• **Directions**
Render every entry verbatim.

• **Provided data**
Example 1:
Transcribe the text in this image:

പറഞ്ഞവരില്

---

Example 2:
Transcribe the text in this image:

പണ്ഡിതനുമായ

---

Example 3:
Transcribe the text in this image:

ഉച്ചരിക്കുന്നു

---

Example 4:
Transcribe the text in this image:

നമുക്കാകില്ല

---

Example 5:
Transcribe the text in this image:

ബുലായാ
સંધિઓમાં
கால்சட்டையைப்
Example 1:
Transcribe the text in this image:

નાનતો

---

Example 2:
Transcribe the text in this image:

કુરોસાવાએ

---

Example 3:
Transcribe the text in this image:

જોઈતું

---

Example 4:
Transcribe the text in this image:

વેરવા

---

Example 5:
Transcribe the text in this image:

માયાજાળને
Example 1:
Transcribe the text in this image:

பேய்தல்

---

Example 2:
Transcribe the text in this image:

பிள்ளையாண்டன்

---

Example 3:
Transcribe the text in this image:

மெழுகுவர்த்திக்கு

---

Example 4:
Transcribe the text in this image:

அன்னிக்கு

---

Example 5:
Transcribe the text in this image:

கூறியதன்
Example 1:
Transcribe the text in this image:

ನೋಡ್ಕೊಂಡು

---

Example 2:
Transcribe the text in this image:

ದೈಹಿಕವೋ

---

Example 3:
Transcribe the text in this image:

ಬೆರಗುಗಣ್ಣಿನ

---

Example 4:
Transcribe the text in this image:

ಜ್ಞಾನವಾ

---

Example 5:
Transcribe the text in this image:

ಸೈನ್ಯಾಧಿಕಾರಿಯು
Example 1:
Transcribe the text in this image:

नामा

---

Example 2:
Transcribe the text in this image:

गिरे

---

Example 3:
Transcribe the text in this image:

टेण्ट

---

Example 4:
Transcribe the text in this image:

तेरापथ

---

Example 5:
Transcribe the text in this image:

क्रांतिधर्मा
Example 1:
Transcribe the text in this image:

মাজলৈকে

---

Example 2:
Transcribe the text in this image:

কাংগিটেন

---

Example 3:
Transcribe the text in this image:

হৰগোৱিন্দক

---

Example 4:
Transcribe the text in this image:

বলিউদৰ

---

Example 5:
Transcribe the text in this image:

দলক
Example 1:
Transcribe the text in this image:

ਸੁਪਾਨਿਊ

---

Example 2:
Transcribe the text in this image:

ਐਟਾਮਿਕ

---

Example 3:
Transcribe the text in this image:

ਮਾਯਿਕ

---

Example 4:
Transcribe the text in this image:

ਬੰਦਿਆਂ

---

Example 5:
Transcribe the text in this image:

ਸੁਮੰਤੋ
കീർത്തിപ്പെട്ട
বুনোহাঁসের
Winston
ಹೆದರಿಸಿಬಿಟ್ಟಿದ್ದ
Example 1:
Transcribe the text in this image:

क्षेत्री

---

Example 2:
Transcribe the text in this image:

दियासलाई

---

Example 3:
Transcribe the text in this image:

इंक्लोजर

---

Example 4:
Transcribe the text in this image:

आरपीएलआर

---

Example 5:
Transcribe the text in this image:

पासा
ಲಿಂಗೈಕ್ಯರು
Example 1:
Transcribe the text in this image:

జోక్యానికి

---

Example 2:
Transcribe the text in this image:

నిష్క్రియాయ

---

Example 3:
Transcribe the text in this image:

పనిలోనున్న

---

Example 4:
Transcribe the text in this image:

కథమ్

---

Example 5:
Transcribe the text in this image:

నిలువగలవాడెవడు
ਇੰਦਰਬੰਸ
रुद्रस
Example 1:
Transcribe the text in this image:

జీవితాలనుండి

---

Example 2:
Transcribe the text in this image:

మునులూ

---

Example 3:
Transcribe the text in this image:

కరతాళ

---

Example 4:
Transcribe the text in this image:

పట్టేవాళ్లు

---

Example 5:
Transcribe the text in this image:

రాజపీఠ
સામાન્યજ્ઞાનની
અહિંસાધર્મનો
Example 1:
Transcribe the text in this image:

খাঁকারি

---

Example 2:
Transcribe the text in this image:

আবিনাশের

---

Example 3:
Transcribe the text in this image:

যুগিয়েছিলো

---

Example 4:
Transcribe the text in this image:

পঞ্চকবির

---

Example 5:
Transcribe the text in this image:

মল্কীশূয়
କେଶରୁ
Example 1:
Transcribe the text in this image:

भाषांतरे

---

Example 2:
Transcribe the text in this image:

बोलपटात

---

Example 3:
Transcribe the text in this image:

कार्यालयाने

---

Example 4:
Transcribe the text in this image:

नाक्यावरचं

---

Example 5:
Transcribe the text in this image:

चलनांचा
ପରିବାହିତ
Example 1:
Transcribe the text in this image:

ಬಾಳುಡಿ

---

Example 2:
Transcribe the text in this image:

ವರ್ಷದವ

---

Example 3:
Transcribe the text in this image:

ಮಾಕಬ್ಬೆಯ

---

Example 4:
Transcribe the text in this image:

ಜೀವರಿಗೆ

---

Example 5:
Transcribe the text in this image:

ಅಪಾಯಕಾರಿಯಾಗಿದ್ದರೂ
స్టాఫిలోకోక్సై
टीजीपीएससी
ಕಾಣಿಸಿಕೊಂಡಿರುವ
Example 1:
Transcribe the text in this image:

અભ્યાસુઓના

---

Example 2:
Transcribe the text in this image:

• **Solution to this task**
Example 1:
Transcribe the text in this image:

പറഞ്ഞവരില്

---

Example 2:
Transcribe the text in this image:

പണ്ഡിതനുമായ

---

Example 3:
Transcribe the text in this image:

ഉച്ചരിക്കുന്നു

---

Example 4:
Transcribe the text in this image:

നമുക്കാകില്ല

---

Example 5:
Transcribe the text in this image:

ബുലായാ
સંધિઓમાં
கால்சட்டையைப்
Example 1:
Transcribe the text in this image:

નાનતો

---

Example 2:
Transcribe the text in this image:

કુરોસાવાએ

---

Example 3:
Transcribe the text in this image:

જોઈતું

---

Example 4:
Transcribe the text in this image:

વેરવા

---

Example 5:
Transcribe the text in this image:

માયાજાળને
Example 1:
Transcribe the text in this image:

பேய்தல்

---

Example 2:
Transcribe the text in this image:

பிள்ளையாண்டன்

---

Example 3:
Transcribe the text in this image:

மெழுகுவர்த்திக்கு

---

Example 4:
Transcribe the text in this image:

அன்னிக்கு

---

Example 5:
Transcribe the text in this image:

கூறியதன்
Example 1:
Transcribe the text in this image:

ನೋಡ್ಕೊಂಡು

---

Example 2:
Transcribe the text in this image:

ದೈಹಿಕವೋ

---

Example 3:
Transcribe the text in this image:

ಬೆರಗುಗಣ್ಣಿನ

---

Example 4:
Transcribe the text in this image:

ಜ್ಞಾನವಾ

---

Example 5:
Transcribe the text in this image:

ಸೈನ್ಯಾಧಿಕಾರಿಯು
Example 1:
Transcribe the text in this image:

नामा

---

Example 2:
Transcribe the text in this image:

गिरे

---

Example 3:
Transcribe the text in this image:

टेण्ट

---

Example 4:
Transcribe the text in this image:

तेरापथ

---

Example 5:
Transcribe the text in this image:

क्रांतिधर्मा
Example 1:
Transcribe the text in this image:

মাজলৈকে

---

Example 2:
Transcribe the text in this image:

কাংগিটেন

---

Example 3:
Transcribe the text in this image:

হৰগোৱিন্দক

---

Example 4:
Transcribe the text in this image:

বলিউদৰ

---

Example 5:
Transcribe the text in this image:

দলক
Example 1:
Transcribe the text in this image:

ਸੁਪਾਨਿਊ

---

Example 2:
Transcribe the text in this image:

ਐਟਾਮਿਕ

---

Example 3:
Transcribe the text in this image:

ਮਾਯਿਕ

---

Example 4:
Transcribe the text in this image:

ਬੰਦਿਆਂ

---

Example 5:
Transcribe the text in this image:

ਸੁਮੰਤੋ
കീർത്തിപ്പെട്ട
বুনোহাঁসের
Winston
ಹೆದರಿಸಿಬಿಟ್ಟಿದ್ದ
Example 1:
Transcribe the text in this image:

क्षेत्री

---

Example 2:
Transcribe the text in this image:

दियासलाई

---

Example 3:
Transcribe the text in this image:

इंक्लोजर

---

Example 4:
Transcribe the text in this image:

आरपीएलआर

---

Example 5:
Transcribe the text in this image:

पासा
ಲಿಂಗೈಕ್ಯರು
Example 1:
Transcribe the text in this image:

జోక్యానికి

---

Example 2:
Transcribe the text in this image:

నిష్క్రియాయ

---

Example 3:
Transcribe the text in this image:

పనిలోనున్న

---

Example 4:
Transcribe the text in this image:

కథమ్

---

Example 5:
Transcribe the text in this image:

నిలువగలవాడెవడు
ਇੰਦਰਬੰਸ
रुद्रस
Example 1:
Transcribe the text in this image:

జీవితాలనుండి

---

Example 2:
Transcribe the text in this image:

మునులూ

---

Example 3:
Transcribe the text in this image:

కరతాళ

---

Example 4:
Transcribe the text in this image:

పట్టేవాళ్లు

---

Example 5:
Transcribe the text in this image:

రాజపీఠ
સામાન્યજ્ઞાનની
અહિંસાધર્મનો
Example 1:
Transcribe the text in this image:

খাঁকারি

---

Example 2:
Transcribe the text in this image:

আবিনাশের

---

Example 3:
Transcribe the text in this image:

যুগিয়েছিলো

---

Example 4:
Transcribe the text in this image:

পঞ্চকবির

---

Example 5:
Transcribe the text in this image:

মল্কীশূয়
କେଶରୁ
Example 1:
Transcribe the text in this image:

भाषांतरे

---

Example 2:
Transcribe the text in this image:

बोलपटात

---

Example 3:
Transcribe the text in this image:

कार्यालयाने

---

Example 4:
Transcribe the text in this image:

नाक्यावरचं

---

Example 5:
Transcribe the text in this image:

चलनांचा
ପରିବାହିତ
Example 1:
Transcribe the text in this image:

ಬಾಳುಡಿ

---

Example 2:
Transcribe the text in this image:

ವರ್ಷದವ

---

Example 3:
Transcribe the text in this image:

ಮಾಕಬ್ಬೆಯ

---

Example 4:
Transcribe the text in this image:

ಜೀವರಿಗೆ

---

Example 5:
Transcribe the text in this image:

ಅಪಾಯಕಾರಿಯಾಗಿದ್ದರೂ
స్టాఫిలోకోక్సై
टीजीपीएससी
ಕಾಣಿಸಿಕೊಂಡಿರುವ
Example 1:
Transcribe the text in this image:

અભ્યાસુઓના

---

Example 2:
Transcribe the text in this image:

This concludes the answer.